What you should do
Give back exactly the lines of the data below, starting with the line that has "left shoulder: (869, 574)" and going on through the line that has "left knee: (501, 594)".
··· Dataset content
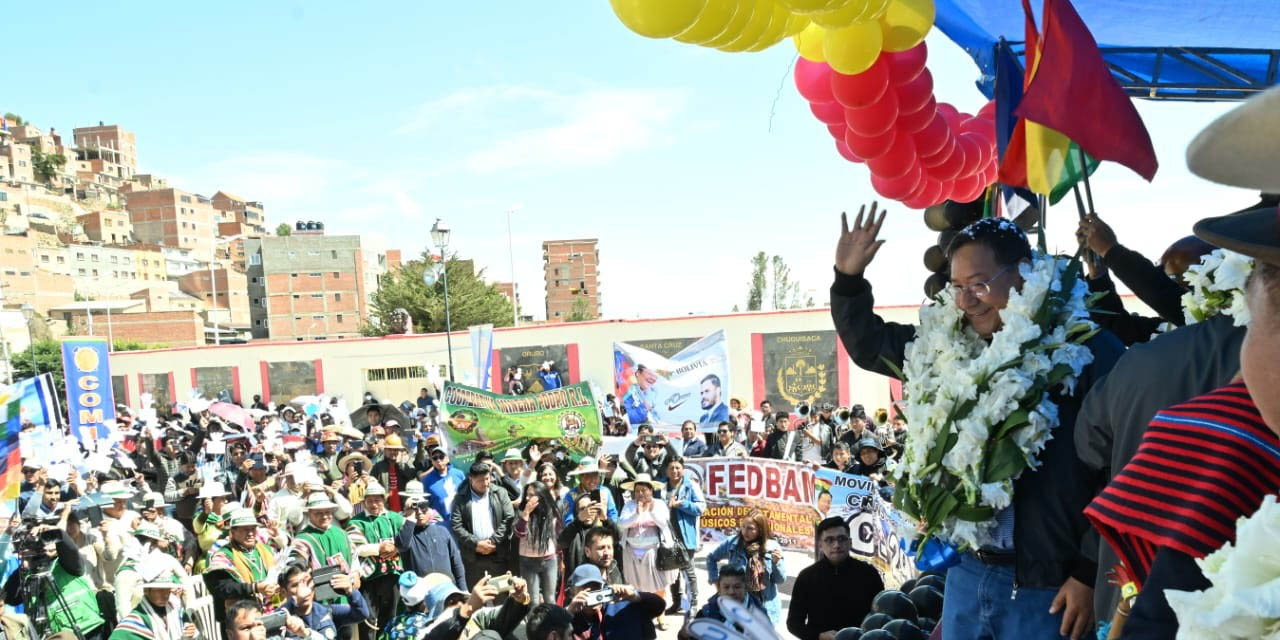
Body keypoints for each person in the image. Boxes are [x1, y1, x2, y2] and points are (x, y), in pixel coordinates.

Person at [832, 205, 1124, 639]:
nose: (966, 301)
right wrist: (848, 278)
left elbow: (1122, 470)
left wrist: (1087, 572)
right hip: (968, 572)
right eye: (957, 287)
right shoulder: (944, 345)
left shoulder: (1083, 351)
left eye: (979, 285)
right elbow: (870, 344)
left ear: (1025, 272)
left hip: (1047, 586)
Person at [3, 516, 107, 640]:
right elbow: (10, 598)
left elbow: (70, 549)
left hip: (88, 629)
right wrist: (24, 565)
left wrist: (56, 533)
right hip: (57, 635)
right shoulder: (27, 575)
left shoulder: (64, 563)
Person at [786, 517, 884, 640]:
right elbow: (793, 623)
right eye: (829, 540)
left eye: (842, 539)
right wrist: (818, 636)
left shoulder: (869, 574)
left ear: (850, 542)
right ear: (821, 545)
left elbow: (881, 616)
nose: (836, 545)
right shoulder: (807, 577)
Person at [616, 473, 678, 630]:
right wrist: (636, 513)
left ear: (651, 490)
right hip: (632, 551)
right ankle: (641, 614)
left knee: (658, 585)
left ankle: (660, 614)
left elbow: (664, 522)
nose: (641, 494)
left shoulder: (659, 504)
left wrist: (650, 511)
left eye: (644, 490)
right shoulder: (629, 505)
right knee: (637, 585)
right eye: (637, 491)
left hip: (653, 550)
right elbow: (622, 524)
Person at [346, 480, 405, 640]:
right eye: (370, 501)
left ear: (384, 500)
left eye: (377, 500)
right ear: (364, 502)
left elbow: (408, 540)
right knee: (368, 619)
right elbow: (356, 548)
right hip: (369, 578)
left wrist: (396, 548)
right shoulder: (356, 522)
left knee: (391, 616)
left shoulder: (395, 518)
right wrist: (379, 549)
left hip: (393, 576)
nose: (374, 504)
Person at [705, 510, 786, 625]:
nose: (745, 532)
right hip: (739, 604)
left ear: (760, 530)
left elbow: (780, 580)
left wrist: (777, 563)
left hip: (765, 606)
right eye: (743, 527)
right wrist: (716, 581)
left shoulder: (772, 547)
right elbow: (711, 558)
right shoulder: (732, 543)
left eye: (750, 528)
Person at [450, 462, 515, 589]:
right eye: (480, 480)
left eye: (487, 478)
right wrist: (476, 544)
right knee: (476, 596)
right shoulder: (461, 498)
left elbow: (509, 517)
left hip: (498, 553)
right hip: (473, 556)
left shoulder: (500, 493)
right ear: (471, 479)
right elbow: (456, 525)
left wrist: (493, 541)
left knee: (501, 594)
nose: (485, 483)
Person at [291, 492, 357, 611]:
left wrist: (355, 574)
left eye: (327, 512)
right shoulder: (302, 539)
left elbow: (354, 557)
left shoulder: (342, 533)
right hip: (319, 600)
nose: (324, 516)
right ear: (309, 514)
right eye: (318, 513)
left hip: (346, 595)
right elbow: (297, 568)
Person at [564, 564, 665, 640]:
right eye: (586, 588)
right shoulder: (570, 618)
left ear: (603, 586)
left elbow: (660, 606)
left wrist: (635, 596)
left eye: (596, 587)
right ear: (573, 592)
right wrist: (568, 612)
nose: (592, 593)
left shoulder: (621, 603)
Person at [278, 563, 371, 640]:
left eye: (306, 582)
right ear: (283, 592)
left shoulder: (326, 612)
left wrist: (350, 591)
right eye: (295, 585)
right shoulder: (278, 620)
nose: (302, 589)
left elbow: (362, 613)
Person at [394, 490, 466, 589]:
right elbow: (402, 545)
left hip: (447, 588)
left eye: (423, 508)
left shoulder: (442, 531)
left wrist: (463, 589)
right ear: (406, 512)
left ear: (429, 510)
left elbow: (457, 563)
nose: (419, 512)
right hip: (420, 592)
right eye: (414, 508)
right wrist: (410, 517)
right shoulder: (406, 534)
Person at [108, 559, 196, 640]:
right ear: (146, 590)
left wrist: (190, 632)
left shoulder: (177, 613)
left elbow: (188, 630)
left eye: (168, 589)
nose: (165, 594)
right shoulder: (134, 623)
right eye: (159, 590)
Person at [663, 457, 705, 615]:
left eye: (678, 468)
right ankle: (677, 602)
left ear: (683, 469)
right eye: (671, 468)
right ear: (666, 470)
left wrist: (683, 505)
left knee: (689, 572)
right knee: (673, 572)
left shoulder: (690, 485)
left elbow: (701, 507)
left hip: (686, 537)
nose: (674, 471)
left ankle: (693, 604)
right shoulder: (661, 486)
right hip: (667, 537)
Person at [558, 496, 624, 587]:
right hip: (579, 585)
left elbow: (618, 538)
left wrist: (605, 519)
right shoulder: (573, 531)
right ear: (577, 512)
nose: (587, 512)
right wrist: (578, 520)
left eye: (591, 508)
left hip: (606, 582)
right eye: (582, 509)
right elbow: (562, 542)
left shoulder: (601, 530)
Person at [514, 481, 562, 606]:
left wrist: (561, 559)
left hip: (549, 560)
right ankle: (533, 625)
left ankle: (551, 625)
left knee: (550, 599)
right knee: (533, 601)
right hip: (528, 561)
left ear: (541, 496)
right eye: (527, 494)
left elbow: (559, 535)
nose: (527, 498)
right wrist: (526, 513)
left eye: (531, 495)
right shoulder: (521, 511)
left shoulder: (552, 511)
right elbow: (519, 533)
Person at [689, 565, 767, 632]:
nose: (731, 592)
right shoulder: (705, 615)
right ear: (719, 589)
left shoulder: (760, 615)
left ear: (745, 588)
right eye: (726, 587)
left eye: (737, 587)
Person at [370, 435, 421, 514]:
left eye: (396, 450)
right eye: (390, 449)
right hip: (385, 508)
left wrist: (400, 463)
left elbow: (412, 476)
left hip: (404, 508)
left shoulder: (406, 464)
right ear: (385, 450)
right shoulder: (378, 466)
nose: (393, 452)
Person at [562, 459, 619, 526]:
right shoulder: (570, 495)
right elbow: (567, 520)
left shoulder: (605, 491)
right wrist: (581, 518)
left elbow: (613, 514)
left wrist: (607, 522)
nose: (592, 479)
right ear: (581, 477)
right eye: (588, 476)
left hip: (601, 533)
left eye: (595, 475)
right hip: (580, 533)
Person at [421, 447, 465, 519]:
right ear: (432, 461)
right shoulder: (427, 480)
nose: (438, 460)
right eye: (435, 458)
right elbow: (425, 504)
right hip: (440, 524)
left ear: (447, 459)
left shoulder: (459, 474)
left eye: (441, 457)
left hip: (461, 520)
······
Finished exercise
left shoulder: (869, 574)
left ear: (850, 542)
right ear: (821, 545)
left elbow: (881, 616)
nose: (836, 545)
right shoulder: (807, 577)
Person at [616, 473, 678, 630]:
right wrist: (636, 513)
left ear: (651, 490)
right hip: (632, 551)
right ankle: (641, 614)
left knee: (658, 585)
left ankle: (660, 614)
left elbow: (664, 522)
nose: (641, 494)
left shoulder: (659, 504)
left wrist: (650, 511)
left eye: (644, 490)
right shoulder: (629, 505)
right knee: (637, 585)
right eye: (637, 491)
left hip: (653, 550)
right elbow: (622, 524)
Person at [346, 480, 405, 640]:
right eye: (370, 501)
left ear: (384, 500)
left eye: (377, 500)
right ear: (364, 502)
left elbow: (408, 540)
right knee: (368, 619)
right elbow: (356, 548)
right hip: (369, 578)
left wrist: (396, 548)
right shoulder: (356, 522)
left knee: (391, 616)
left shoulder: (395, 518)
right wrist: (379, 549)
left hip: (393, 576)
nose: (374, 504)
Person at [705, 510, 786, 625]:
nose: (745, 532)
right hip: (739, 604)
left ear: (760, 530)
left elbow: (780, 580)
left wrist: (777, 563)
left hip: (765, 606)
right eye: (743, 527)
right wrist: (716, 581)
left shoulder: (772, 547)
right elbow: (711, 558)
right shoulder: (732, 543)
left eye: (750, 528)
Person at [450, 462, 515, 589]:
right eye: (480, 480)
left eye: (487, 478)
right wrist: (476, 544)
right knee: (476, 596)
right shoulder: (461, 498)
left elbow: (509, 517)
left hip: (498, 553)
right hip: (473, 556)
left shoulder: (500, 493)
right ear: (471, 479)
right elbow: (456, 525)
left wrist: (493, 541)
left knee: (501, 594)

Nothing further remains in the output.